40 millisecond bug

This is a small story about tracking down a production bug in a Rust application. I don’t know if there’s any take away from this one for the reader, but it felt interesting so I’m sharing it.

A bit of backstory

In Avast, we have a Rust application called urlite. It serves as a backend to some other applications, provides them a HTTP API. It’s in Rust because it is latency critical. Latencies of most requests are under a millisecond.

It was written with tokio-0.1 and hyper-0.12 to deal with the HTTP. We were quite late to update to newer versions, in part because it worked fine and the amount of async code was single quite short function, so we didn’t have much motivation. And in part because we use the spirit libraries for configuration. It’s a library to take configuration and set up the internal state of the program for it ‒ configuration contains the ports to listen to, etc, and it manages spawning the HTTP server objects inside the program and can even migrate from one set of ports to other at runtime.

But migrating spirit to newer tokio and hyper was a big task (because the API surface is quite large, the library does a bit unusual things compared to all the usual applications and the change between old and new tokio was quite large).

Anyway, eventually I got permission to work on the migration of spirit as part of my job. It took about a week to migrate both spirit and urlite. It went through review, went through the automatic tests and we put it to the staging environment for a while, watching the logs and graphs. Everything seemed fine, so after few days of everything looking fine, we pushed the button and put it to production.

The increased latencies

As it goes in these kinds of stories, by now you’re expecting to see what went wrong.

The thing is, our own metrics and graphs were fine. But the latency on the downstream service querying us increased by 40ms. The deployment got reverted, and we started to dig into where these latencies come from.

It was acting really weird

There were several very suspicious things about that.

Our own „internal“ latencies stayed the same. Our CPU usage also stayed the same.
The latency graph on the downstream side was flat 40ms constant.

Now, if we introduced some performance regression in the query handling, we would expect our CPU consumption to rise. We would also expect the latency graph to be a bit spiky, not completely flat 40ms constant. It almost looked like there was a 40ms sleep somewhere. But why would anyone put a 40ms sleep anywhere?

I’ve looked through documentation and didn’t see anything obvious. I’ve tried searching both our code and code of the dependencies for 40, asked on Slack if that 40ms value was familiar to anyone. Nothing.

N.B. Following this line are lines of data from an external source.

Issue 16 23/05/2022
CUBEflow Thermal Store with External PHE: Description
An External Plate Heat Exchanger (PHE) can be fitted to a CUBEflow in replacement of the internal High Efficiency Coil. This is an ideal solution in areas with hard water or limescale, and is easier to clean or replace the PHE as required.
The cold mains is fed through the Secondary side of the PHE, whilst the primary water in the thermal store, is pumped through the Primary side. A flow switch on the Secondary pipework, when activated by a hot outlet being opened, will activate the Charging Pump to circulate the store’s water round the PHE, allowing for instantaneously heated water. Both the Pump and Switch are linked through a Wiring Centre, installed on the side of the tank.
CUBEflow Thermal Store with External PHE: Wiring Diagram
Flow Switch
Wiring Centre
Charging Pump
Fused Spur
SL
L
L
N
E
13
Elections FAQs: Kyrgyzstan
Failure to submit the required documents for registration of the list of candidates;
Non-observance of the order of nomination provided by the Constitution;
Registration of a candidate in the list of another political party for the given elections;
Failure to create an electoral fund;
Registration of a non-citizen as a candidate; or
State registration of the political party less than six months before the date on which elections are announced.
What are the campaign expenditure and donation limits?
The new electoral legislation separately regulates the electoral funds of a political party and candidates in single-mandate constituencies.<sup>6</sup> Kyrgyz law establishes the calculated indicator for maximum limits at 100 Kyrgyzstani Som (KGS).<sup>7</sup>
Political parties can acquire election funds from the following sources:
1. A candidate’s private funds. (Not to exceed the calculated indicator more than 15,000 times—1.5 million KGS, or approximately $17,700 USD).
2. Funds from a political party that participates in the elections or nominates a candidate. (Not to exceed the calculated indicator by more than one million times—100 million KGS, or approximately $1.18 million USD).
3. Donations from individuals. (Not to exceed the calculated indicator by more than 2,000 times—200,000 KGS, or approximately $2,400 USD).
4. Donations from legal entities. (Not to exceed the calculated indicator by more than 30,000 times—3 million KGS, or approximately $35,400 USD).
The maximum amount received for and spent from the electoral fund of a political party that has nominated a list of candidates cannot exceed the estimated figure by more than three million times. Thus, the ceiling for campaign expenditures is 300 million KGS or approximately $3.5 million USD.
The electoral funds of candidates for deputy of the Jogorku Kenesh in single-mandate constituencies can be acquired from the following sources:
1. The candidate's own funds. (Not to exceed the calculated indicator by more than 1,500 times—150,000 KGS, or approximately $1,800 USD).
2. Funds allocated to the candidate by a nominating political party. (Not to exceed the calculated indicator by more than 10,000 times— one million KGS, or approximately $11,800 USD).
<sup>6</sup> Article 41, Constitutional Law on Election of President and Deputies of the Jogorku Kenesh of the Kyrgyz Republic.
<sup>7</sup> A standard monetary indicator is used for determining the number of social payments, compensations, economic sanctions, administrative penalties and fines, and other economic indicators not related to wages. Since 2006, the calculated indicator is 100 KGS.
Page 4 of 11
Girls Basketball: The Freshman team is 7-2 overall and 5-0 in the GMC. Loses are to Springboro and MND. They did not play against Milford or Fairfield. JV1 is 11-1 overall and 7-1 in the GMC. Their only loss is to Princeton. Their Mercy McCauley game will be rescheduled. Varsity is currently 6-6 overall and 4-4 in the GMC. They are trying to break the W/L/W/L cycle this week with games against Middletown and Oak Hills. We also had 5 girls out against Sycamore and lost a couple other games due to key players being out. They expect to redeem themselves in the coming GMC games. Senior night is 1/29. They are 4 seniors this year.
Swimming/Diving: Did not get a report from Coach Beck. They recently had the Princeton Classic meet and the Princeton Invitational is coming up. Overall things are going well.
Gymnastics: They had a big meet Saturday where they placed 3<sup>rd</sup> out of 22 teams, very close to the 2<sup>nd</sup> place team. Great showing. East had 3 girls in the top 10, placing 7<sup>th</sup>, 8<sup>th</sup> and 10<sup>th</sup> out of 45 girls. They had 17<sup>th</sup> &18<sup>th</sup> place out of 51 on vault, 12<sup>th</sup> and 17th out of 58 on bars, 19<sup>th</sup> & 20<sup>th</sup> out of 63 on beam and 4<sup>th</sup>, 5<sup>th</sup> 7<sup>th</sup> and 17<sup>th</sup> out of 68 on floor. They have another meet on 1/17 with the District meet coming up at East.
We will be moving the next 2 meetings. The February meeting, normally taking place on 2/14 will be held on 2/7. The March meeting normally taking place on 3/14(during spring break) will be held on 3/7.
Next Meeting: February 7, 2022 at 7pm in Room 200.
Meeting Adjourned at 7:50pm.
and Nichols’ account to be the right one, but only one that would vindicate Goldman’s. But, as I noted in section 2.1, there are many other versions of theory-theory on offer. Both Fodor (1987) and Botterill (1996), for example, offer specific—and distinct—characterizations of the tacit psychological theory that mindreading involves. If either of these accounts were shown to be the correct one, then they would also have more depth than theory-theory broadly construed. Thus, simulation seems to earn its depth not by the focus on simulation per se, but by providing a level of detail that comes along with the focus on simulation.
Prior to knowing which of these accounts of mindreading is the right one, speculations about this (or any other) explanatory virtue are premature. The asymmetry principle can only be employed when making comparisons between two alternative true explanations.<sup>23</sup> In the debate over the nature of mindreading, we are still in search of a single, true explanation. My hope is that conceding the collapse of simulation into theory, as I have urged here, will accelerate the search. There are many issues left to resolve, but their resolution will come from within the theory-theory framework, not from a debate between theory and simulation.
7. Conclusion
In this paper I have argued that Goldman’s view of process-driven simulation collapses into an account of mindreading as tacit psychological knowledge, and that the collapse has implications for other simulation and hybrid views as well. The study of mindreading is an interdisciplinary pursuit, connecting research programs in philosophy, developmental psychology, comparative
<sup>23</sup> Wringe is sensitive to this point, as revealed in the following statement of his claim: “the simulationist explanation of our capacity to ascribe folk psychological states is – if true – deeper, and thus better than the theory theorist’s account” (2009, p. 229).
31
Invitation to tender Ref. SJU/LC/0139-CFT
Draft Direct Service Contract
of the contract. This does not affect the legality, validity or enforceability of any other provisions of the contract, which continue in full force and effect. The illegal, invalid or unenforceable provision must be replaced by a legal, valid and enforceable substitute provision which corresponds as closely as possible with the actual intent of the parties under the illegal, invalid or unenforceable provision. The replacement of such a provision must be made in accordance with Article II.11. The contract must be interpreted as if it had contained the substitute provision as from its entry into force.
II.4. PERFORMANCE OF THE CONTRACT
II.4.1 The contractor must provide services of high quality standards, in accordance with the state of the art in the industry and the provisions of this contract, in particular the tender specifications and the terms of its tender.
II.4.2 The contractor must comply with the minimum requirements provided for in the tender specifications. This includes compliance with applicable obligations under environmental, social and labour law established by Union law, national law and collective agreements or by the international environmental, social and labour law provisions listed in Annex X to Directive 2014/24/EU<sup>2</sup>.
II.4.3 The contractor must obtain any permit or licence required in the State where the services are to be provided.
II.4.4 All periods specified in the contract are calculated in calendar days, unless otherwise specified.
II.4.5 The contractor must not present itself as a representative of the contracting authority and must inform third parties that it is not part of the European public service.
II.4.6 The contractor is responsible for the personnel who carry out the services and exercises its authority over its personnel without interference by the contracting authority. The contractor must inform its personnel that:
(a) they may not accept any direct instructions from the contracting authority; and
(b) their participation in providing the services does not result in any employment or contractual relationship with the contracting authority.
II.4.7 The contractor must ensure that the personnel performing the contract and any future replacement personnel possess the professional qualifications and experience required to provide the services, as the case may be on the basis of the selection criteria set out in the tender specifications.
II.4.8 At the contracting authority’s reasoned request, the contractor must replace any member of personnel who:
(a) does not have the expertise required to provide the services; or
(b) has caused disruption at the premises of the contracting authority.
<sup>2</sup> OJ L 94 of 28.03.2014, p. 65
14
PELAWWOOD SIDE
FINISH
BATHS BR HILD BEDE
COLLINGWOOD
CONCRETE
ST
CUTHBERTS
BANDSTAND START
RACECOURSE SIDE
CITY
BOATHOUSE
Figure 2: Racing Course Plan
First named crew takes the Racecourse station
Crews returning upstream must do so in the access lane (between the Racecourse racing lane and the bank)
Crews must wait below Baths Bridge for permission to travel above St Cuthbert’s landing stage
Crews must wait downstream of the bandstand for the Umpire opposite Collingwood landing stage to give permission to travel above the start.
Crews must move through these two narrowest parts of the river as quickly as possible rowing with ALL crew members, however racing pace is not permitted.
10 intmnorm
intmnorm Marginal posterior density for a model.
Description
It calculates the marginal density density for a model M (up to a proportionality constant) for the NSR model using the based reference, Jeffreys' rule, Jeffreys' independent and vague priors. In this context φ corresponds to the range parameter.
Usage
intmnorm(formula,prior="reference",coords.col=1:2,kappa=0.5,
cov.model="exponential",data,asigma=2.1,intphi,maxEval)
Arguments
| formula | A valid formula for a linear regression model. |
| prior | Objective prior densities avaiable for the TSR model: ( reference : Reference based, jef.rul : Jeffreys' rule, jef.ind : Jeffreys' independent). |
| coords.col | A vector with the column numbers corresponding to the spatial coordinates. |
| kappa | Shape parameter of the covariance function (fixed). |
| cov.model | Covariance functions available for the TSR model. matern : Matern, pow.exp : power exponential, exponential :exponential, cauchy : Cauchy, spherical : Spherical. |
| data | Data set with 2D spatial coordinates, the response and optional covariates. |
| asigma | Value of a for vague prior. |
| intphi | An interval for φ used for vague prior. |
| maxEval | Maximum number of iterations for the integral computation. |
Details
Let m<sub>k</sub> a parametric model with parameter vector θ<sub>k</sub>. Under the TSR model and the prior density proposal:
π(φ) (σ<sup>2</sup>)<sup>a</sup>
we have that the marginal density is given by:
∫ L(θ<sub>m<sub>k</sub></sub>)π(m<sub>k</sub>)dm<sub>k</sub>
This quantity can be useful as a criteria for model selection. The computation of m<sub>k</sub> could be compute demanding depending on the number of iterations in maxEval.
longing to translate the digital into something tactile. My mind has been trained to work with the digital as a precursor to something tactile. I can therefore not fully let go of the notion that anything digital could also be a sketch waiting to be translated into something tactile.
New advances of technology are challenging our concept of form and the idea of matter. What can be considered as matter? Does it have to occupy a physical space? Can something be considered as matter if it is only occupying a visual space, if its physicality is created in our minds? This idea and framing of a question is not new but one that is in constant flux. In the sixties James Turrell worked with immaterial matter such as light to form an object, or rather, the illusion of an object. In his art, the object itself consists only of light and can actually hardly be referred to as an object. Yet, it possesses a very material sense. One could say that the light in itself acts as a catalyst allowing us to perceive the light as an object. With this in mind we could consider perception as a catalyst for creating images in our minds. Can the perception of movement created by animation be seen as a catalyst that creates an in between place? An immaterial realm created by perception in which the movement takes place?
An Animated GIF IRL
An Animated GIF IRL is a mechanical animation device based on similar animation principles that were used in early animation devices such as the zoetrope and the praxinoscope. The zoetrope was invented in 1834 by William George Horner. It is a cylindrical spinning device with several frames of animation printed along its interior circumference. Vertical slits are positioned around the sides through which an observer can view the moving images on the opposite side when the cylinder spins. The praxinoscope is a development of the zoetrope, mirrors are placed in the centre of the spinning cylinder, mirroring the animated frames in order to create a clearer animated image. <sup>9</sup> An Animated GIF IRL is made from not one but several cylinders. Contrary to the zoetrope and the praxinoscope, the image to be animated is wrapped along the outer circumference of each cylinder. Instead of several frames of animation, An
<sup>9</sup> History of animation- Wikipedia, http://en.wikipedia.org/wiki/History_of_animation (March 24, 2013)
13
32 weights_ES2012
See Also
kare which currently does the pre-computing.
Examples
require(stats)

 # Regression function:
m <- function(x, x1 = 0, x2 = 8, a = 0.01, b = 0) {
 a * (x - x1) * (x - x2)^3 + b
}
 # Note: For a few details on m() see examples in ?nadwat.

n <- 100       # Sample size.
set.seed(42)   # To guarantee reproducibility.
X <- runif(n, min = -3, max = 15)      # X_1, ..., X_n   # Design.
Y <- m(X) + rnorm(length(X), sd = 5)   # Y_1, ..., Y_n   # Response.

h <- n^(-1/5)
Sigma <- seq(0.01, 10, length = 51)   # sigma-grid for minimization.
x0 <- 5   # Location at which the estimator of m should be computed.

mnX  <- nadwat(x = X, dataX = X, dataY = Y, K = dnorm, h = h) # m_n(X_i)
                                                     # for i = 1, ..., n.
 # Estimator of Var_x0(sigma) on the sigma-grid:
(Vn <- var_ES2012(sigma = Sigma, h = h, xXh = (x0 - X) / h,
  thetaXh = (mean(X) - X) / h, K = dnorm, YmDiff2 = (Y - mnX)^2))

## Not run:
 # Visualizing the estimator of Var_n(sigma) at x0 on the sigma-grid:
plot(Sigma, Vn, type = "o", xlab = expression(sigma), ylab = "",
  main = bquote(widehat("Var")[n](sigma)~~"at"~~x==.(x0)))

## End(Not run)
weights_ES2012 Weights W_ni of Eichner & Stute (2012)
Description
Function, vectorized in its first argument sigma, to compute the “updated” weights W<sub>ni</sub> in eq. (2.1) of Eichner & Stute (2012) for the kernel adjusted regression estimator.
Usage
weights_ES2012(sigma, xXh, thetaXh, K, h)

The working theory we started with was that there could be some kind of back-off sleep on some kind of failure. Maybe hyper would be closing inactive connections in the new version, forcing the application to reconnect (the graph was for 99th percentile, so if we happened to close each 100th connection and reconnection took this long…) and maybe try IPv6 first and we would be listening on IPv4 only or… (in other words, we didn’t have a clear clue).

The benchmarks

My colleague started to investigate in a more thorough way than just throwing ideas around on Slack. He run a wrk benchmark against the service. On his machine, the latencies were fine. So he commandeered one of the stage nodes to play with it and run the benchmark there. And every request had 40ms latency on that machine. The previous version of urlite was fine, with under one millisecond.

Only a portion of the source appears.